Transcribe the entries exactly. Start at the top, stop after the line with "Predict the behavior", and omit every picture.

*** Records for this task

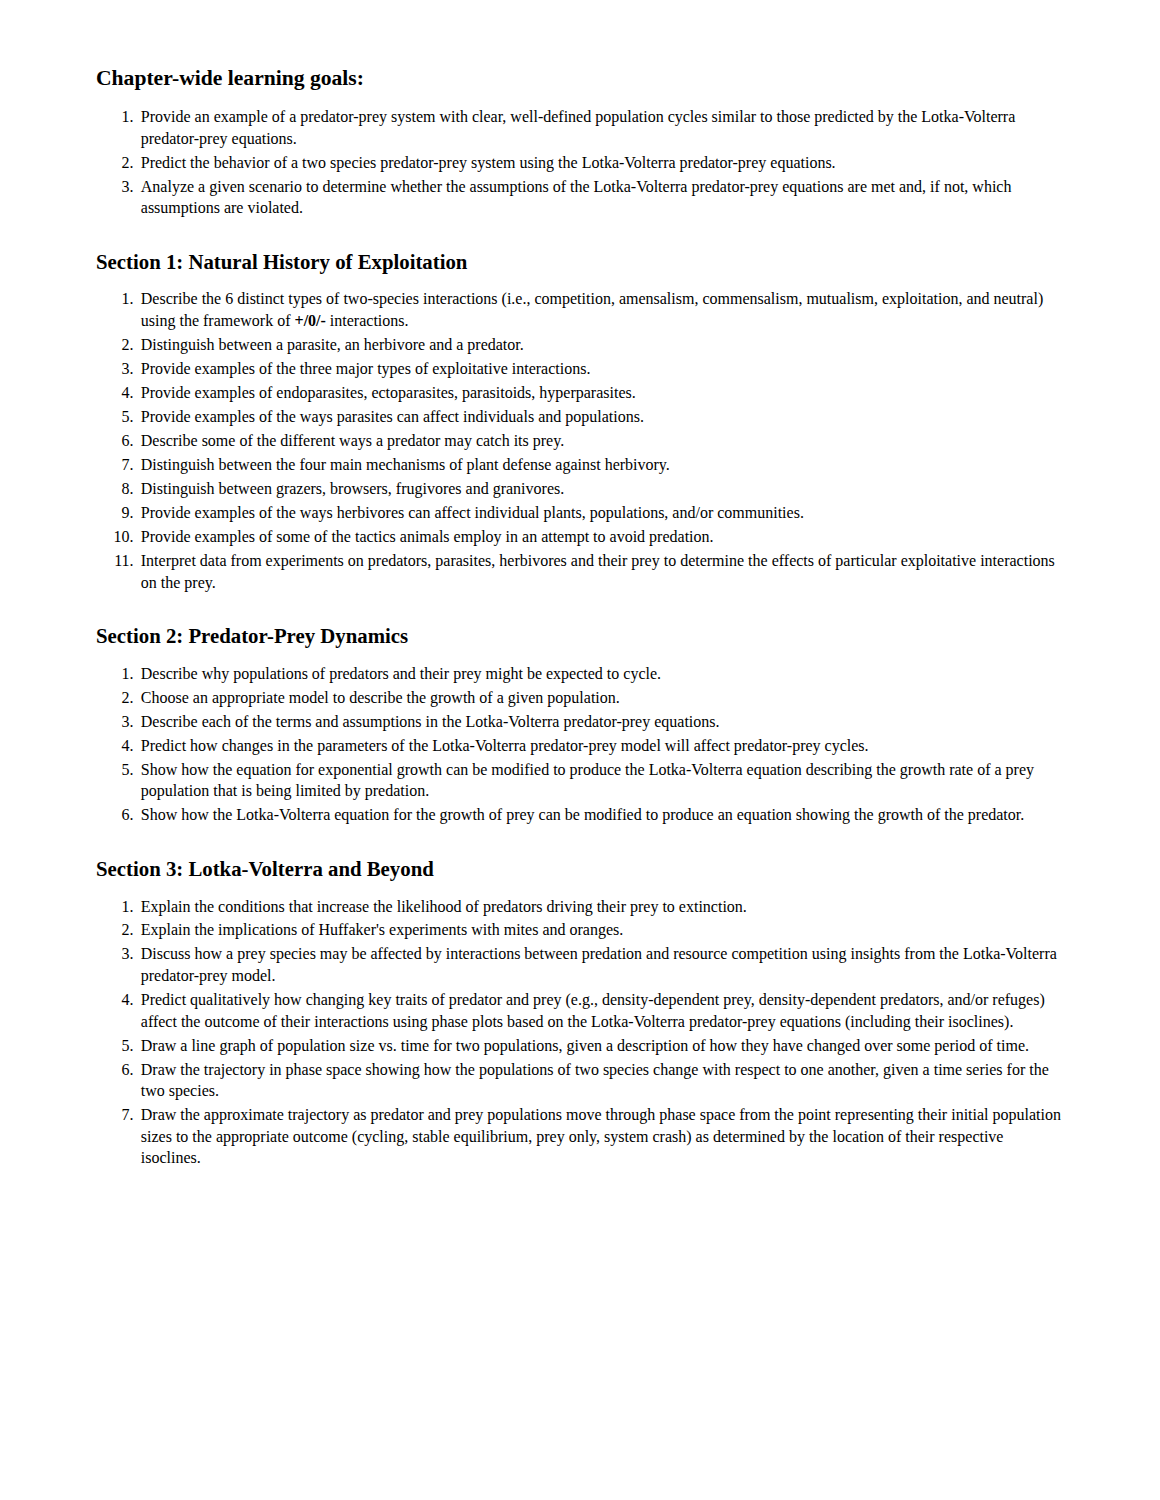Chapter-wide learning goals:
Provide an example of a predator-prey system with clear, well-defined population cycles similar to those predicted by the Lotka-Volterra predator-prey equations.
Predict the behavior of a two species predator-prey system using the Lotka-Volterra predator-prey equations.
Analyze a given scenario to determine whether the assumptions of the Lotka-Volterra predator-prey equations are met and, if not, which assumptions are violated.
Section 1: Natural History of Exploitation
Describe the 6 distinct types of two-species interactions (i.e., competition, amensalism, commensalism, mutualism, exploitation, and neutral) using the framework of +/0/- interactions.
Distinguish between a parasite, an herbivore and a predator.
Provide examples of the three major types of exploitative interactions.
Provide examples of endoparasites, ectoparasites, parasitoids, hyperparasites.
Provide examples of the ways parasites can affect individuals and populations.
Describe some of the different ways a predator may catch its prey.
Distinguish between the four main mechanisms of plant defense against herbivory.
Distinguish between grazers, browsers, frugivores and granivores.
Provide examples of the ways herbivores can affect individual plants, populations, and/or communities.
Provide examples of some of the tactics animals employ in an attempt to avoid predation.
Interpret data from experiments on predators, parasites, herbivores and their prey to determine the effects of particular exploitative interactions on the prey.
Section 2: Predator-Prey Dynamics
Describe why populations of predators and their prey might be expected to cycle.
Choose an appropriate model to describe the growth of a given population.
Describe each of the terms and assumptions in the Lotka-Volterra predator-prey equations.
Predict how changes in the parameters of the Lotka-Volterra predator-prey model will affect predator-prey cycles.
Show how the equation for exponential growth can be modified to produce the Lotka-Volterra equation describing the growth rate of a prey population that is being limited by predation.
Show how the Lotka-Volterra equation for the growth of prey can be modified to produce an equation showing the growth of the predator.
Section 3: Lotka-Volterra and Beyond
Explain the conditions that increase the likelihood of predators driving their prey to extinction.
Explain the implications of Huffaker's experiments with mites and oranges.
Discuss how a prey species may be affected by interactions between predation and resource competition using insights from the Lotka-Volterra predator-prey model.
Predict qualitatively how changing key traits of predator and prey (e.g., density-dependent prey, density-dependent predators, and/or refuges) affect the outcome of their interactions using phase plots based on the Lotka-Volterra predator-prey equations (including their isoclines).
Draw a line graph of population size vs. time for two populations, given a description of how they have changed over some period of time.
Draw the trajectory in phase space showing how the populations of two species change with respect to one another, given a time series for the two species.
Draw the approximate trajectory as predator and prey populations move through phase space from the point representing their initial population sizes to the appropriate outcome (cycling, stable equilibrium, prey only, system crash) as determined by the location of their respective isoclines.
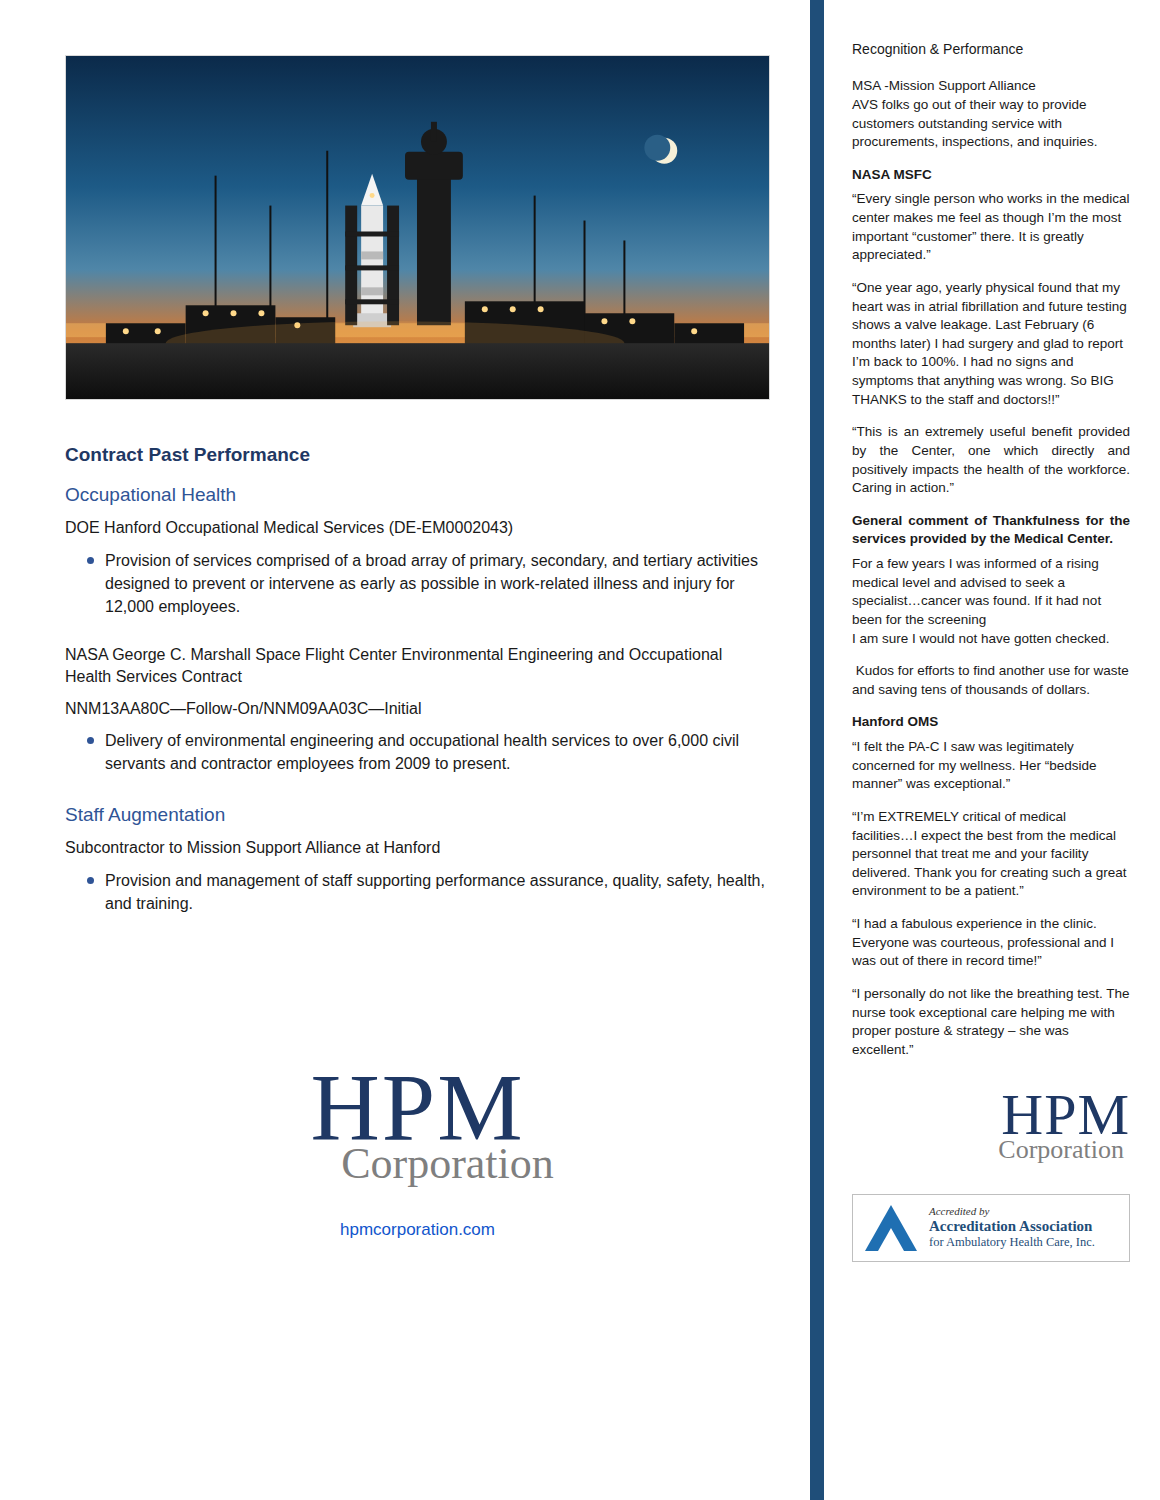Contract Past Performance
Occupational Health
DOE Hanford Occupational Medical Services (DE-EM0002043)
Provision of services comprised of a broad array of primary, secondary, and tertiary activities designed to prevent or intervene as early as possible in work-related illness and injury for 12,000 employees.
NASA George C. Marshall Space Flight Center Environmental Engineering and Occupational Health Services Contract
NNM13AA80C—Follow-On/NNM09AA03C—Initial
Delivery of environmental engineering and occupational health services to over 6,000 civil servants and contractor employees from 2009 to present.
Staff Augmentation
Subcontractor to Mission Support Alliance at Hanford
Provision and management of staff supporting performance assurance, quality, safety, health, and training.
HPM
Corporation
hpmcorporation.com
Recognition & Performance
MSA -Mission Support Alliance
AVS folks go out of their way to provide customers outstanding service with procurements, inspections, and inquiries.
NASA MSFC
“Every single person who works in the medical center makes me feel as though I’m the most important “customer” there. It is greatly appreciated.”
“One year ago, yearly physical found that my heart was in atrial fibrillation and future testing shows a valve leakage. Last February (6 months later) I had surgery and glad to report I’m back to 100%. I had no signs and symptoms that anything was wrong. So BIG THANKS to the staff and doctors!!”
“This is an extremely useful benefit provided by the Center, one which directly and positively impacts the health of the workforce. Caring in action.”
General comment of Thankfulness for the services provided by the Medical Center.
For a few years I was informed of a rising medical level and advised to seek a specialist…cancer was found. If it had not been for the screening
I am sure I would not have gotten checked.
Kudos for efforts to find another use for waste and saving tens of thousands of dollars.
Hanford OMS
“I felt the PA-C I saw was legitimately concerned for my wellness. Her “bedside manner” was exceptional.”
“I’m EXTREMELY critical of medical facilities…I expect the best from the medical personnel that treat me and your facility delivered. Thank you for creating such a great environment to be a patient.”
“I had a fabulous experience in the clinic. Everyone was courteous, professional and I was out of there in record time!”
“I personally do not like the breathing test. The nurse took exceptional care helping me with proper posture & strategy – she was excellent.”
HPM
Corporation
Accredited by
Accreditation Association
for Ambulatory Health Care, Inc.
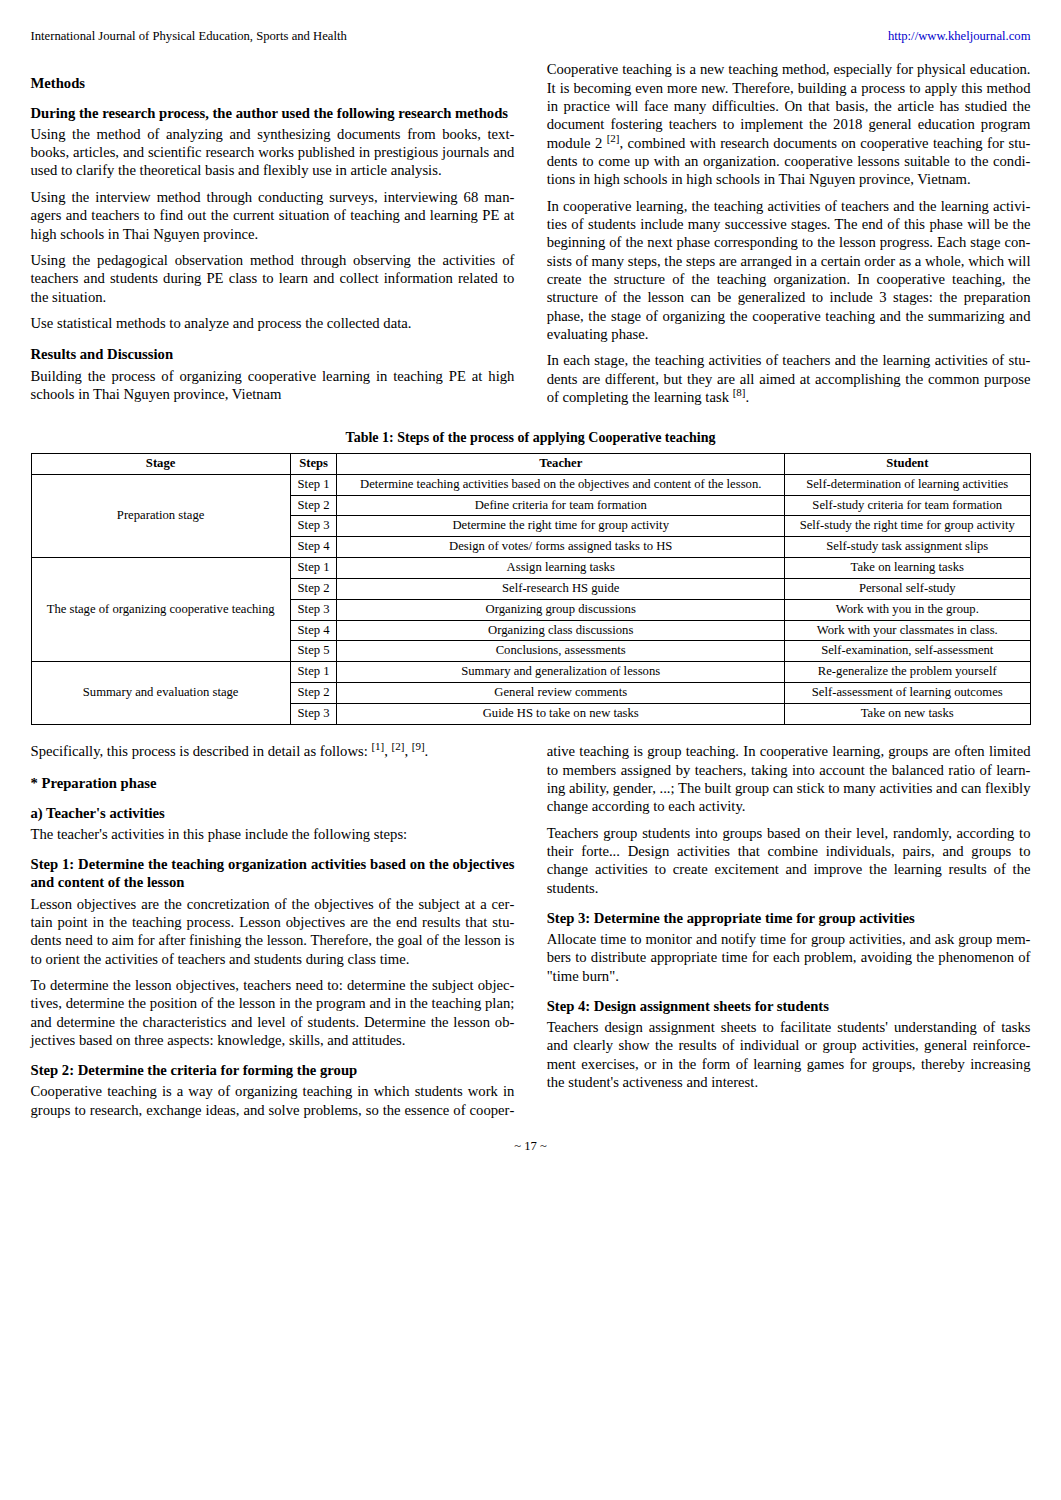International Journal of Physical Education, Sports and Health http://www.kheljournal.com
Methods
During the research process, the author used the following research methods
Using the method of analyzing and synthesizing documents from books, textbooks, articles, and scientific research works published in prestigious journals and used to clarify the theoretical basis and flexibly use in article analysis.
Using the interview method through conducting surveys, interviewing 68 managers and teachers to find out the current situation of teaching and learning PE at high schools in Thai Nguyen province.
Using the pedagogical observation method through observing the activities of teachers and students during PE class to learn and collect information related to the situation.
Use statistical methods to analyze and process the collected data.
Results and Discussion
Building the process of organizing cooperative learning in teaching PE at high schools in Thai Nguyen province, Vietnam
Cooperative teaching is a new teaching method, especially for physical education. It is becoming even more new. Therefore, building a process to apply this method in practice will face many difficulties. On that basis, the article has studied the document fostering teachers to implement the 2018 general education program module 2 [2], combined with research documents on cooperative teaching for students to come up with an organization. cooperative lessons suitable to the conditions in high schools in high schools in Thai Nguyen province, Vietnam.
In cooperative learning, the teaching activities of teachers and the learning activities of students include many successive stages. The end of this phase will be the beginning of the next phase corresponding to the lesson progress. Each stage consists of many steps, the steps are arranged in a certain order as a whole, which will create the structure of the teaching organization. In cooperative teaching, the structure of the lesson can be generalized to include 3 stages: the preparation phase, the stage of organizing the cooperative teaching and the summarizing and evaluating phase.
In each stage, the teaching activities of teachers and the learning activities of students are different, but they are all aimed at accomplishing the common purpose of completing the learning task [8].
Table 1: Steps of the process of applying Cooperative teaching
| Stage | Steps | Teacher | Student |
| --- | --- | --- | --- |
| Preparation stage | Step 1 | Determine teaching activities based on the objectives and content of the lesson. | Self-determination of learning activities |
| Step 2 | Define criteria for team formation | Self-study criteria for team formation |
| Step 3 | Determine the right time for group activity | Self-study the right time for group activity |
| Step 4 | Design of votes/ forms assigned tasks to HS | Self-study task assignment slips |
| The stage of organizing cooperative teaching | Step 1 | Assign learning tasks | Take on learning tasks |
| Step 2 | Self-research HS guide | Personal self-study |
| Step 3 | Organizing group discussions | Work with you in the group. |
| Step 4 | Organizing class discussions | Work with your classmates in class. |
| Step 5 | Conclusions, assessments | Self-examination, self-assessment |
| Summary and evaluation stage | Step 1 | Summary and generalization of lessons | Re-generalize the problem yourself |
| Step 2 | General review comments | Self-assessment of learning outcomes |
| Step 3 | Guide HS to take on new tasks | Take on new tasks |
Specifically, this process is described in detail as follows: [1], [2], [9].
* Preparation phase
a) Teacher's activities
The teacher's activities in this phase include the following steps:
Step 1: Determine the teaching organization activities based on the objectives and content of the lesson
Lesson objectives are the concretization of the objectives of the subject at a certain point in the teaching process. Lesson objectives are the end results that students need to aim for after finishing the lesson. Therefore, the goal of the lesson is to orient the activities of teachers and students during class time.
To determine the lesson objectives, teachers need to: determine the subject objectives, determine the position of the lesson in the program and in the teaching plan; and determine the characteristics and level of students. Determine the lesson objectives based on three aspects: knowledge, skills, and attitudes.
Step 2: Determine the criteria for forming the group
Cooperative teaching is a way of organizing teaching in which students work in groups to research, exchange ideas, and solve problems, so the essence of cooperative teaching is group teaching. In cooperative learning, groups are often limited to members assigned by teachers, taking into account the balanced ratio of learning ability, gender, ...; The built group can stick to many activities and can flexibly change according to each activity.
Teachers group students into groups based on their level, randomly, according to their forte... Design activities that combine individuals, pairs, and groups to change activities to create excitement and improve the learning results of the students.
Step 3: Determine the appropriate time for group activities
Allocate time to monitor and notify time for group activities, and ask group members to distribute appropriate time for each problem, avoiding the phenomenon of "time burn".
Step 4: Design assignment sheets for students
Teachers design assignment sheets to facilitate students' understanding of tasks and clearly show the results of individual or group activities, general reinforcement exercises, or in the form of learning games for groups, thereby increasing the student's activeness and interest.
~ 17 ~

******

• Answer space
Chapter-wide learning goals:
Provide an example of a predator-prey system with clear, well-defined population cycles similar to those predicted by the Lotka-Volterra predator-prey equations.
Predict the behavior of a two species predator-prey system using the Lotka-Volterra predator-prey equations.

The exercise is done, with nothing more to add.